Visibly emotional, the MP read aloud one of the last messages Abdelatif sent her: “I’m in deep pain, Phillipa. I lost my son Majd, his wife, and two of his children. My lovely daughter Dima – a WHO staff member – her husband, and her 5-month child. My little son Omar, 17 years. Only my wife Aya and our little daughter Lama are saved alive. I was at Nasser Hospital in Khan Younis, but over 45 persons, women, men, and children, were killed in my house – most of them still under the rubble. They were sheltering in my house, escaping from killing.”

Dr. Ibrahim Khadra, the chair of the Palestinian Community Scotland, also addressed the crowd, saying: “We have many Dimas. […] This is our story”. Dr. Ibrahim, whose children study at the University of Glasgow, said that he has lost over 72 family members since the outbreak of war on October 7. 

Gerry O’Hare, the husband of Roseann Maguire, said he developed a close relationship with Dima’s family, as he worked with her father in Gaza. As a cancer nurse in Glasgow, he has worked with Medical Aid for Palestine (MAP) for the past 12 years to support breast cancer management. Gerry said: “Gaza can be quite a difficult place, but I immediately felt at home”. He is looking forward to returning to Gaza in the future to “rebuild what is left of the health service, which is virtually nothing”.

To pay their respects, some Glasgow University students participated in a prayer as part of the vigil. A number of students placed flowers on a banner of Dima and collected donations for MAP.

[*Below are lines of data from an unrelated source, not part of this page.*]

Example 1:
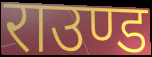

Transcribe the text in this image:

राउण्ड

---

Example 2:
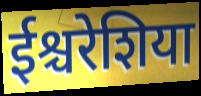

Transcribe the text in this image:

ईश्चरेशिया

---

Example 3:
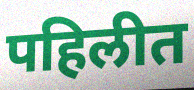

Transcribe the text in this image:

पहिलीत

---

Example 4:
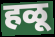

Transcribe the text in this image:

हळू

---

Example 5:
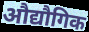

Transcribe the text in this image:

औद्यौगिक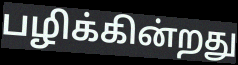
பழிக்கின்றது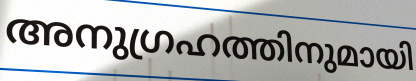
അനുഗ്രഹത്തിനുമായിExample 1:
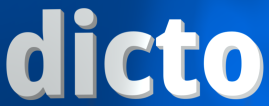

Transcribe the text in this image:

dicto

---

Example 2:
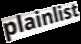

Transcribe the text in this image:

plainlist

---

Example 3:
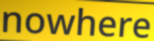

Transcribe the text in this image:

nowhere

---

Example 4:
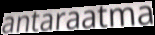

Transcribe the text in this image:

antaraatma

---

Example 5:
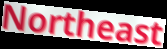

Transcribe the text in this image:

Northeast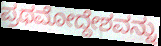
ಪ್ರಥಮೋದ್ದೇಶವನ್ನು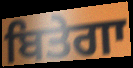
ਬਿਤੇਗਾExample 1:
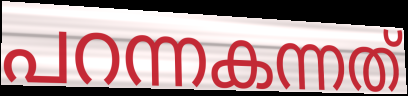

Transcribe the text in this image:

പറന്നകന്നത്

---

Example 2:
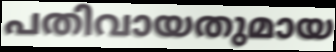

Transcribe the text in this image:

പതിവായതുമായ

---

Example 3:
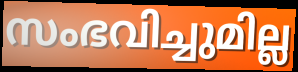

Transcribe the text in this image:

സംഭവിച്ചുമില്ല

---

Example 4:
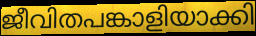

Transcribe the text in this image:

ജീവിതപങ്കാളിയാക്കി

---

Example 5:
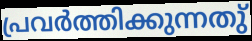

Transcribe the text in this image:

പ്രവർത്തിക്കുന്നതു്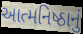
આત્મનિષ્ઠાનું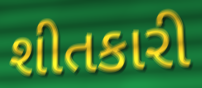
શીતકારીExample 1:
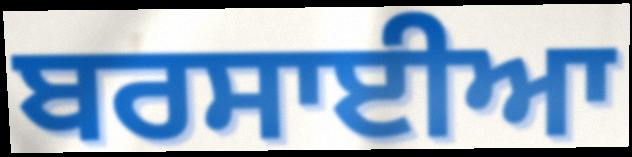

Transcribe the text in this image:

ਬਰਸਾਈਆ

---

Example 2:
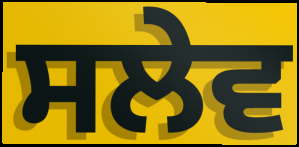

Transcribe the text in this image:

ਸਲੇਵ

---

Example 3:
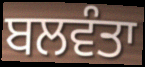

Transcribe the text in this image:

ਬਲਵੰਤਾ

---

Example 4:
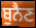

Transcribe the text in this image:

ਬੁਨੈਣ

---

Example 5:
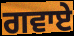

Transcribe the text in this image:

ਗਵਾਏ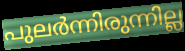
പുലർന്നിരുന്നില്ല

Glasgow University student Henry, 20, who attended the gathering, feels that the vigil was to honour Dima, “but it’s also for everyone else [who has been killed in Gaza]. We’re here for them as a show of humanity.”

As of 29 November 2023, the death toll in Gaza has surpassed 15,000 and over 1.7 million people in Gaza have been internally displaced. War broke out on 7 October 2023, after militant group Hamas attacked Israel, killing around 1,200 people and kidnapping 240 hostages.

Some Glasgow University students who attended the vigil told The Glasgow Guardian that they feel disappointed by what they perceive as the University’s limited response to Dima’s death. One UofG student said: “We hope that [University management] are able to honour her properly, in the same way that [Dima] honoured them, by being proud to be a student here.”

On November 21, a tweet by WHO chief Tedros Adhanom Ghebreyesus drew international attention to the death of Dima Alhaj. He wrote: “My colleagues and I are devastated: we have lost one of our own in Gaza today […] I have no words to describe our grief.”

Anton Muscatelli, the University’s Vice Chancellor, retweeted the post and added: “This is one utterly tragic news story in the midst of thousands of similar stories of grief and despair. Dima was an Erasmus student in University of Glasgow a few years ago—the WHO [Director General’s] message says it all. We share their grieving for one of our own. Ceasefire and release hostages now.”

As of yet, the University has not released an official statement on Dima’s death, instead retweeting the Vice Chancellor’s post with a single broken heart emoji.